Born to Limits 1
Written by Gray Cook Thursday, June 10, 2010 FMS Pod Casts
Below is a summary of the Pod Cast, Click on the link below to hear the entire Pod Cast.
- Based on Christopher McDoogle’s book “Born to Run”
- Explains how sports medicine is so focused on running injuries, without ever going back to what authentic running really is-- meaning, almost barefoot.
- The invention of the modern running shoe allows for a heel strike and longer stride-- sets up several medical problems because we are not running in an authentic fashion.
- The Self-Limiting fact of barefoot running-- you have to shorten the stride, land on the midfoot, and only run as fast as the structural integrity allows you (important to strength coaches).
- If someone has a “weak link,” it is common for them to demonstrated less strength when asked to use proper technique.
- Design rehabilitation techniques to be authentically self-limiting.
- Honor the activity-- do not pad the activity so that people can enjoy levels of accomplishment greater than they deserve.

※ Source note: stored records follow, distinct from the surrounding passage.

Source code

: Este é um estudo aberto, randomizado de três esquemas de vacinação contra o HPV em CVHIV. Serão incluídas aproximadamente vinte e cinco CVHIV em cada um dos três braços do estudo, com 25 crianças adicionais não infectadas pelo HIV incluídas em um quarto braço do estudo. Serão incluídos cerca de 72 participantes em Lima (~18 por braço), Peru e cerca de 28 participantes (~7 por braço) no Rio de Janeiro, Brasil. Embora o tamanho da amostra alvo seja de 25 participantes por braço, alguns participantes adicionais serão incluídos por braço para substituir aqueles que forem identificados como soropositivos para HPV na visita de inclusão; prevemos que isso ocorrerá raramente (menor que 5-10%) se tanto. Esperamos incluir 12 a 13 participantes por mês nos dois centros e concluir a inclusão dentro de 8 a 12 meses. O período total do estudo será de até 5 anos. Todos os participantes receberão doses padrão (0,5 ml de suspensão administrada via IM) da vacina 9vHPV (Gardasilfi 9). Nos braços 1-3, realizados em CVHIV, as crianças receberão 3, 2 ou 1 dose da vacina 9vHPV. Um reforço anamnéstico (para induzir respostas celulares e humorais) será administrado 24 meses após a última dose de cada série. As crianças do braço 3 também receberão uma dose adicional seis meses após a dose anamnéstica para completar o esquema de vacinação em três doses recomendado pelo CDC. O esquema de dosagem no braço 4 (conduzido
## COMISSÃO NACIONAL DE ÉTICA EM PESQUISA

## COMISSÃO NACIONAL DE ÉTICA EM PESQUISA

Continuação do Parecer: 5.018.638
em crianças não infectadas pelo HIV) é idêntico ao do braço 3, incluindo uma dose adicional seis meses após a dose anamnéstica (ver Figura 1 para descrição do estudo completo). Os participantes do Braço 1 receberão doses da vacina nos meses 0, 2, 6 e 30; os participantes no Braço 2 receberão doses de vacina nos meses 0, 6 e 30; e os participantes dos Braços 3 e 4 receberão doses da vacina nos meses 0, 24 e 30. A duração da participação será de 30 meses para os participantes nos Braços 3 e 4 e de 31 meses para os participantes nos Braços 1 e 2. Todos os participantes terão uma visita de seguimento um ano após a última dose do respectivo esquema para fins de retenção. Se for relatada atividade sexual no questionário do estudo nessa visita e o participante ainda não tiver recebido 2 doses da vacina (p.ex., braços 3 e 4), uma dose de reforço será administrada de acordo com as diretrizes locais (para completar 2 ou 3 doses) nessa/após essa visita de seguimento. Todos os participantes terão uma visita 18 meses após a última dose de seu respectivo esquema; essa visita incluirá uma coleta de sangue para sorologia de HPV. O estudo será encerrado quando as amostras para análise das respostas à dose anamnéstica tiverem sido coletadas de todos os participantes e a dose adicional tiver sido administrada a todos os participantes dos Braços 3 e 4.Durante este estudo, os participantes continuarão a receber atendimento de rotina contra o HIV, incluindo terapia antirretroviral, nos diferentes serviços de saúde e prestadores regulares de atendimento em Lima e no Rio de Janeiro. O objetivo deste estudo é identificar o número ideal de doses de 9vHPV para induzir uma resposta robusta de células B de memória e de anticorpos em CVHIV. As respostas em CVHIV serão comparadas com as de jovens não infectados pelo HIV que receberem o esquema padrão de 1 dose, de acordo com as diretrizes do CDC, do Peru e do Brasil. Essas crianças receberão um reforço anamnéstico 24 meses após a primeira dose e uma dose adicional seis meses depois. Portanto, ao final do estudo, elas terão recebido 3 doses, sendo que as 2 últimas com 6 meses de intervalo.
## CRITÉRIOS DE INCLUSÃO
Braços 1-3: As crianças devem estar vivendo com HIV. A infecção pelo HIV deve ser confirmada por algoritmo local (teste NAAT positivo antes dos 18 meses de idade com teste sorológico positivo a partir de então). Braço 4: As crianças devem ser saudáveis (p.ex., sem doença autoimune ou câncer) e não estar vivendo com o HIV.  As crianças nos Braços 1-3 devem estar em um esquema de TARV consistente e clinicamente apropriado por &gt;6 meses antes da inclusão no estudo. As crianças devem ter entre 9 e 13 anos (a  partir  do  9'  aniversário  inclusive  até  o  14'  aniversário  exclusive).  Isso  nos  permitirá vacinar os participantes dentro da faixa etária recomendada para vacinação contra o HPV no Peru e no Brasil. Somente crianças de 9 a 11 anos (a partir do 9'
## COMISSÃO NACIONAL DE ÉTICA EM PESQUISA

- If you find that running barefoot hurts, shorten the stride. Your first barefoot run might be a “barefoot walk.”
- After barefoot running, you will probably become better than you had been without much coaching because the neurons and sensory representation in your feet will tell you how to handle the ground and how to stack your body on it-- it will train stability.
- Grip is a biomarker-- Example: wrist wraps allow you to train outside of your grip strength and by doing so, you are stacking weight on an area that is not structurally ready for it.
- Biomarker-- a physiology measurement that is representative of something greater than itself.
- Activities used to be self-limiting-- there was no such thing as wrist wraps, running shoes, fixed axis training devices, seated weightlifting machines.
- Single leg, single arm deadlift-- standing on your left leg with your right leg extended behind you, lifting a kettlebell or dumbbell off a platform or the ground will not only demonstrate your left-right symmetrical balance (should be within 10%) but it will also show that the exercise is about balancing the adduction-abduction, internal-external rotation forces to have some degree of balance, integrity, and control with applying your strength.
- Martial artists do not use 100% of one of their muscles-- they use 20% of all of their muscles to apply a forceful, strong punch-- it is a summation of their strength.